__Excerpt to read__:
===============

This coconut curry chicken recipe is really quite simple, and as it’s something I make often, I thought I would share it with you, though it’s not in the least bit French. I dabbled with several variations until I found the perfect recipe, which ended up being an Epicurious recipe, and I only made slight modifications on that one. Instead of using crushed tomatoes, which I usually do, this one blends the ginger, onion, garlic mixture with the coconut cream before mixing it with the chicken to give even more taste. Brilliant! The result is divine.
I added this much ginger (using my hand for size) and unless you’re really sensitive to the taste, even my kids thought it was perfect. And it just now occurred to me to mention that you need to peel the ginger before you mince it, in case you’re a ginger novice.
I put the ginger, 6 cloves of garlic, and an onion in the Cuisinart and blended it all together. I then fried that in 2 tablespoons of coconut oil, although you could use a bland oil, like canola.

===============

__Task requirements__:
• a. In the coconut curry chicken recipe, how much coconut oil is the blended ginger, garlic and onion fried in?
• b. Continue the coconut curry chicken recipe from the point where the text stops.

__Source excerpt__:
===============

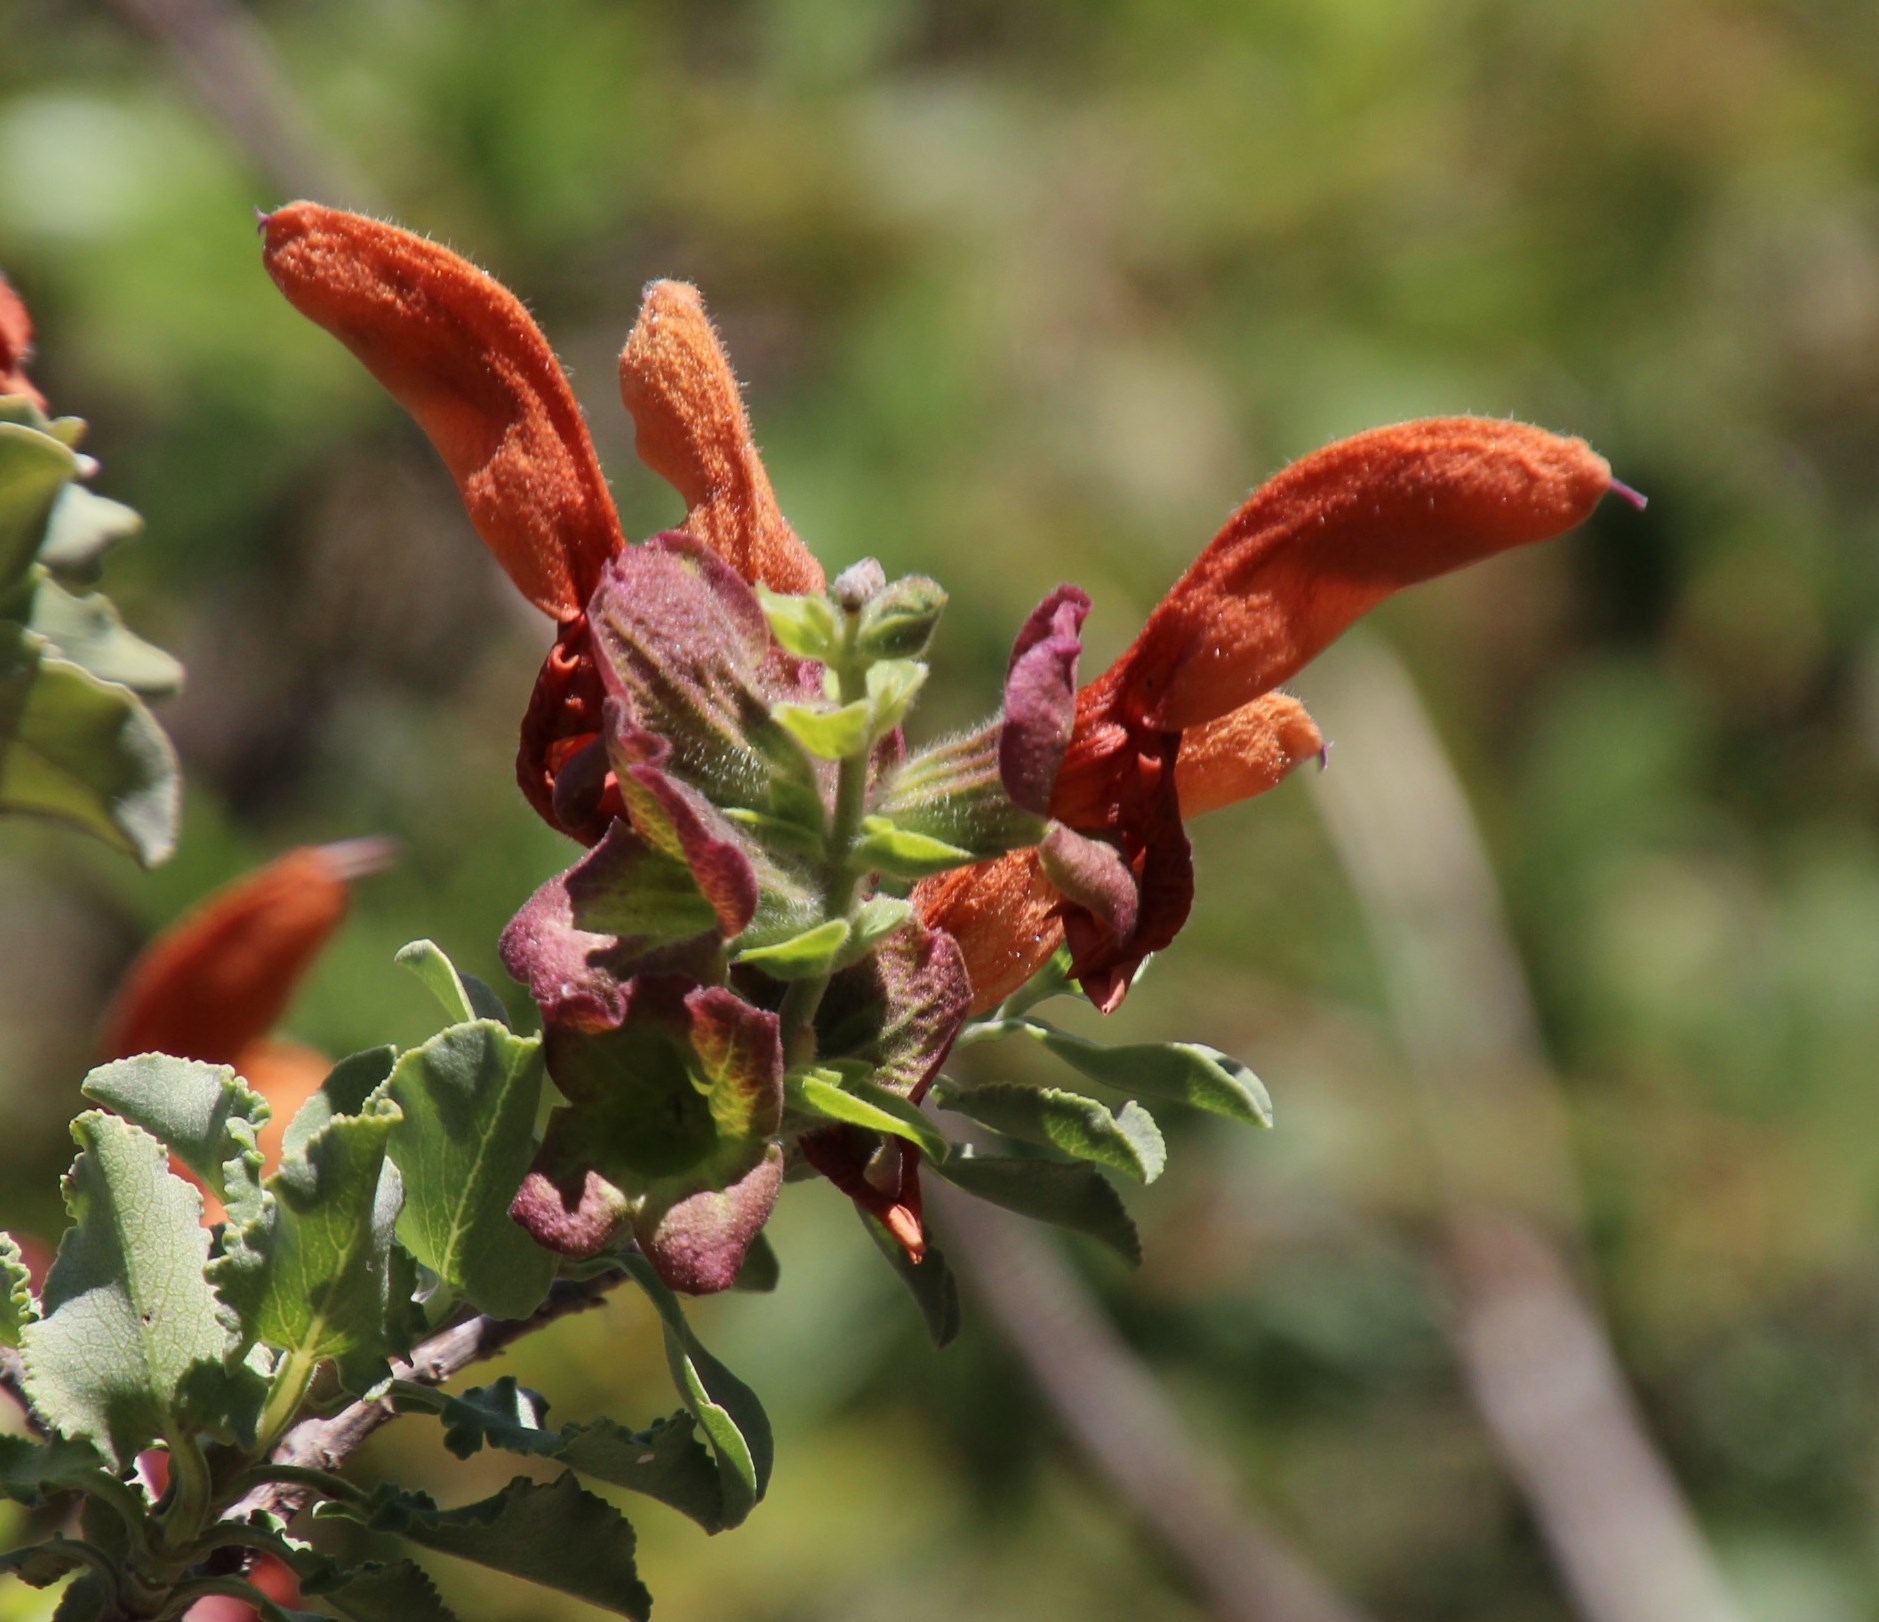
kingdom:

===============

__Responses to the tasks__:
• a. 2 tablespoons

• b.
When it started to stick, I just added some water rather than adding more oil. Then, when I had softened the ginger/garlic/onion mix, I stuck it back into the Cuisinart and added a can of coconut cream. I can’t remember the exact ounce / gram measurement of the coconut cream, but it’s the size of a Campbell soup can. (I know, I know – so scientific around here). I blended all that together.
I chopped up a yellow pepper (although I could have used red, orange, or even green if I’d had it) and stir-fried that in the skillet, which still had a little oil left.
Then I chopped up about a pound and a half of chicken breast and stir-fried that too. I added a tablespoon of curry and a teaspoon of cumin, a teaspoon and a half of salt and another tablespoon of oil so it wouldn’t stick.
When the chicken was thoroughly cooked, I added the coconut cream mixture and let that simmer for another ten minutes or so.
Now here’s an optional step. You can add 2-4 teaspoons of sugar. I added four, and though it’s not the healthiest version of the dish, it’s quite appreciated by everyone who tastes it. So feel free to leave it out or to add it.
The original recipe called for mustard seeds and spinach and cashew nuts. I did add crushed, salted cashew nuts on top.
And I made some broccoli on the side. If you need tips on making rice in a saucepan, have a look at my rice tutorial here.
And that’s it! A 20-minute mega-delish meal that your family will (probably) love. I had to stick the probably in there because you just never know with kids.
How are you guys? I’m slow these days. Writing and recuperating from more seasonal illness (sigh). But it’s always nice to be able to share something new here.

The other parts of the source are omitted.